Datasets for the French lexical substitution task

This webpage contains the data sets used for the French lexical subbstitution task that took place in 2014. For more information about the task please refer to the SemDis 2014 webpage.

  • The 300 test sentences for which a single target words had to be substituted. There are 30 different target words (10 adjectives, 10 nouns, 10 verbs)
  • The first version of the gold standard, established a priori by asking judges to provide substitutes. The score for each substitute is the number of judges who suggested it (1 to 7). It contains a total of 1,771 substitutes.
  • The second version of the gold standard, established post-hoc by asking judges to evaluate all the substitutes in the submitted runs. The score for each substitute is the average score given by the judges (0 to 3). Substitutes from the first gold standard have also been re-annotated. This dataset contains a total of 6,034 substitutes (we discarded the substitutes that received an unanimous null score).
Ludovic Tanguy
Some rights are reserved.

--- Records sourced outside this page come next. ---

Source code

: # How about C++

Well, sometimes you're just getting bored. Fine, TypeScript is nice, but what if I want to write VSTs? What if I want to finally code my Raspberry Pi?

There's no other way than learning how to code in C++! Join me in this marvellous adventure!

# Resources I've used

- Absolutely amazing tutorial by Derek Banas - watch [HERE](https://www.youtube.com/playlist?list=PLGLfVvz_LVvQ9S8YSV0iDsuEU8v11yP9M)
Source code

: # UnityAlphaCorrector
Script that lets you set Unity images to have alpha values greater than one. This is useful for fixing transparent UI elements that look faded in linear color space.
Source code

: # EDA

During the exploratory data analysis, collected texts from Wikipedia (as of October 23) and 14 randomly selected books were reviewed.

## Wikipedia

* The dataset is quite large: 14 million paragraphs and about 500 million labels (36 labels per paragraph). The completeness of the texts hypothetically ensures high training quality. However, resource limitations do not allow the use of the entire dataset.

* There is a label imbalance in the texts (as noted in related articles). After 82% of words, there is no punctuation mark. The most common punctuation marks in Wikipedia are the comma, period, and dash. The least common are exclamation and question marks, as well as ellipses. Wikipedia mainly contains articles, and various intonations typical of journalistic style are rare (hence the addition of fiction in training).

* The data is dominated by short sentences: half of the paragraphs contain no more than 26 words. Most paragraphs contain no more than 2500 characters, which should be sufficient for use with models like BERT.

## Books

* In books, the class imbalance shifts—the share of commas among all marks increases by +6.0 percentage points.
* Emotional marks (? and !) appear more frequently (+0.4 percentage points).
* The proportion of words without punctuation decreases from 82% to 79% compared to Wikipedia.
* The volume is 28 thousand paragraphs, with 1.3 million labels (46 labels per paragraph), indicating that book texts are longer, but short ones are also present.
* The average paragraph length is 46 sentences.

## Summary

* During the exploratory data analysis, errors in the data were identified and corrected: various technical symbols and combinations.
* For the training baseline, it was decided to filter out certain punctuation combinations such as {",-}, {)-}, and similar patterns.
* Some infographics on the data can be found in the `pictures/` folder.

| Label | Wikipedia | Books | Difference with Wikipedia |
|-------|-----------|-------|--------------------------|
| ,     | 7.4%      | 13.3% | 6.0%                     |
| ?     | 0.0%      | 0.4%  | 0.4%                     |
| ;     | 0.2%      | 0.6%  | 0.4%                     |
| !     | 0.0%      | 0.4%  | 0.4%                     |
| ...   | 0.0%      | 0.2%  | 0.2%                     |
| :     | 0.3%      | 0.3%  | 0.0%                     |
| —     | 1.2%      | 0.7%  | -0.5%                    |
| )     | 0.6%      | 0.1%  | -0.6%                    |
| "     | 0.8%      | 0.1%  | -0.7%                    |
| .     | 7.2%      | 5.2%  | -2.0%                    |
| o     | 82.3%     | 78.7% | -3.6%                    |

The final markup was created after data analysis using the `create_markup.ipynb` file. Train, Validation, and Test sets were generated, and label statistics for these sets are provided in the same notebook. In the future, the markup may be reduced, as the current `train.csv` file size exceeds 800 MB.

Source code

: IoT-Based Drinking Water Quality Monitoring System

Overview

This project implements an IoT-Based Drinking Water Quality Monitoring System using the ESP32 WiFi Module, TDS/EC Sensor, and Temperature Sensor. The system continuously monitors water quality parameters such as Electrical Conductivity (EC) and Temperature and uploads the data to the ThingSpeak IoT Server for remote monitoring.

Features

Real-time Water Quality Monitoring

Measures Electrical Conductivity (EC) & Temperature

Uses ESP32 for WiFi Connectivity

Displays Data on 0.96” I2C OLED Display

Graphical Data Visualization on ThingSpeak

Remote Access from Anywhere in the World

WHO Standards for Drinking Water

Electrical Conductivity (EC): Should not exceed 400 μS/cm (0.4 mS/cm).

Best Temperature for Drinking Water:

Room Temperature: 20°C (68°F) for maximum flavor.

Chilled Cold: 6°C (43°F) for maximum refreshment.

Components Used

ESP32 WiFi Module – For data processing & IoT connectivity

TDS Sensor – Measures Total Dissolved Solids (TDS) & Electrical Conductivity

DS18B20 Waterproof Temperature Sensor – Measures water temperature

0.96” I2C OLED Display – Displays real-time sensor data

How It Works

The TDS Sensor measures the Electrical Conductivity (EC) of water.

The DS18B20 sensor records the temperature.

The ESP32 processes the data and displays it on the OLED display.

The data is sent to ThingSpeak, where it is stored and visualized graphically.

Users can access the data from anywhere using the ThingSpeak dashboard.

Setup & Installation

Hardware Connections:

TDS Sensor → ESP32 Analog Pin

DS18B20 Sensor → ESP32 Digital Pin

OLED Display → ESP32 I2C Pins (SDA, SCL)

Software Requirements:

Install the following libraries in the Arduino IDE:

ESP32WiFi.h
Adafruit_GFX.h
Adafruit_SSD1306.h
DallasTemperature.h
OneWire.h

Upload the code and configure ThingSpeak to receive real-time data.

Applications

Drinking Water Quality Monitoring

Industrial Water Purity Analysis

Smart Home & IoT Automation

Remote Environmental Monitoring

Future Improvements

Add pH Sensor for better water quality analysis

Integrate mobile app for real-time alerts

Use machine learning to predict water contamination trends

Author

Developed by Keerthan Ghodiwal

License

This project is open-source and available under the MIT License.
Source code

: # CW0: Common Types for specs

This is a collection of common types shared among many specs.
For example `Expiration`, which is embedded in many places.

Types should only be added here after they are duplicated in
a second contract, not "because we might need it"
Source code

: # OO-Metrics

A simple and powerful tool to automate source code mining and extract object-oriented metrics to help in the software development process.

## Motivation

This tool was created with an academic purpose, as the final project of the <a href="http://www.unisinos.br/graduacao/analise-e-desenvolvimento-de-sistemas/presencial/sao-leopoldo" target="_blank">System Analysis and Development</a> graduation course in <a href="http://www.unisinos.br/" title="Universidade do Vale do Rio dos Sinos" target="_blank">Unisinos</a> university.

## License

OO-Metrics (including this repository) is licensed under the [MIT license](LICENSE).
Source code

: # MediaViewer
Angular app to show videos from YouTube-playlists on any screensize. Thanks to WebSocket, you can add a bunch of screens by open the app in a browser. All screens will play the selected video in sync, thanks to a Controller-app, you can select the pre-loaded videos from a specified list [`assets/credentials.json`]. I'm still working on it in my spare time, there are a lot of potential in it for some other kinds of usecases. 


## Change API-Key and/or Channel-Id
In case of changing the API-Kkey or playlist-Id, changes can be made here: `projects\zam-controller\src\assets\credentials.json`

The dataset is available under a Creative Commons Attribution-NonCommercial-ShareAlike 3.0 Unported License.


File format
The two versions of the gold standard have the same format, one sentence per line:

target word.POS sentence id :: substitute1 score; substitute2 score;

Example :

affection.n 145 :: maladie 3.0; pathologie 3.0; lésion 2.25; syndrome 2.0; mal 1.6666666666666667; complication 1.6666666666666667; inflammation 1.5; trouble 1.5; malformation 1.3333333333333333; atteinte 1.0; altération 1.0; anomalie 1.0; dysfonctionnement 1.0; pépin 0.8333333333333334; infection 0.75; algie 0.5;


In the second gold standard there are no annotations for the (adjective) substitutes for sentences number 52, 90, 106, 179, 185, 186, 187, 192, 204, 209, 211, 231, 232, 272 and 287. The corresponding items had problems that did not allow them to get a reliable or useful evaluation (too short context, wrong POS, duplicates, etc.).